Over the course of the next seven years, an average 35,000 housing units will be built each year in Colorado. If past trends persist, around 70% of those housing units will be single-family homes. From Fort Collins to Colorado Springs, it’s likely that Coloradans will see more single-family suburban developments popping up — and with them, lawns.
Conventional grass lawns ornament the vast majority of American homes, covering three times as much surface area as irrigated cornfields in the United States. Although lawns are often purely aesthetic, sometimes they are chosen for their durability; lawns hold up against cleats, dogs and kids. Lawns used frequently for games and playtime are easy to justify, especially when they are public.
But there are far too many cropped, green lawns that are neglected until a weed sprouts up or it’s time to mow. Too many lawns exist just for the sake of being maintained.
Despite covering 2% of land in the U.S., most grasses can’t survive in the West’s arid climate without constant watering. In Denver, about half of the water used by the average single-family home is devoted to lawn care. Combined with the water sprinkled onto parks, medians and golf courses, a whopping 25% of Denver’s municipal water is devoted to lawns.
Considering that the Western U.S. is in the midst of the most severe drought in a millennium, allocating billions of gallons of fresh water to grass seems like an egregious misuse of resources. The drought is so dire that the Colorado River, which provides 40 million people across the Western U.S. with water, has shrunk by 20% over the past 20 years.
Lawn maintenance is also a threat to Colorado’s pollinators and public health. Americans use approximately 70 million pounds of pesticides to maintain lawns each year. Of the 30 most common lawn pesticides, more than half are probable or possible carcinogens, and many of them are linked with birth defects, neurotoxicity, kidney damage, liver damage and more.
Many of Colorado’s yards exhibit a custom justified primarily by tradition and peer pressure.
In Colorado cities and towns, such as Colorado Springs, the glyphosate-based herbicide known as Roundup is sprayed on lawns in public parks, despite being a possible carcinogen. Lawn pesticides and fertilizers commonly run off into lakes, streams and groundwater, wreaking havoc on aquatic ecosystems and polluting drinking water. Pollinators, which are on the decline globally and in Colorado, are harmed when lawn pesticides contain neonicotinoid chemicals. Insecticides aimed at lawn pests don’t spare bees and butterflies.

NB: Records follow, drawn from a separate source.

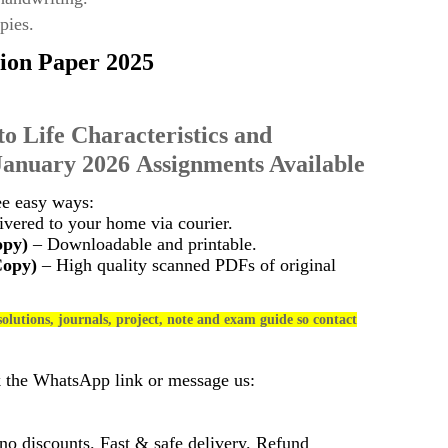
pies.
ion Paper 2025
to Life Characteristics and
January 2026 Assignments Available
ee easy ways:
vered to your home via courier.
opy)
– Downloadable and printable.
Copy)
– High quality scanned PDFs of original
olutions, journals, project, note and exam guide so contact
k the WhatsApp link or message us:
 discounts. Fast & safe delivery. Refund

Lawn equipment also contributes to the climate crisis and the Front Range’s bad air quality. According to the EPA, in just one year, gas-powered lawn and garden equipment produced more than 20 million tons of U.S. carbon dioxide emissions. Even more emissions are created when lawn clippings are disposed of in landfills. In the Front Range, gas-powered lawn and garden equipment contribute as much as one-fifth of the region’s ozone pollution.
Landscaping alternatives better suited to Colorado do exist. Replacing lawns with drought-tolerant landscaping — termed xeriscaping by Denver Water — can reduce water usage by 30-80%. Replacing lawns with native plants can reduce the need for pesticides and fertilizers. Growing native plants also patches together habitat for dwindling pollinator populations.
Colorado is a state defined by mountainous vistas, natural landscapes and abundant wildlife. Its residents are outdoor enthusiasts and free-thinkers, demonstrably not afraid to break the mold (consider the legalization of marijuana, the decriminalization of psychedelics). Yet many of Colorado’s yards exhibit a custom justified primarily by tradition and peer pressure.
Some cities, such as Aurora and Castle Rock, have passed ordinances to limit new lawns. However, statewide and in Denver, little to no progress has been made to incentivize xeriscaping.
Lawns are antithetical to the climate and character of Colorado. Colorado’s leaders should implement educational programs about alternative landscaping and introduce greater financial incentives for home-owners and developers to replace lawns.
As our state enters another year of drought, climate chaos and habitat loss, hopefully Colorado will kick lawns to the curb.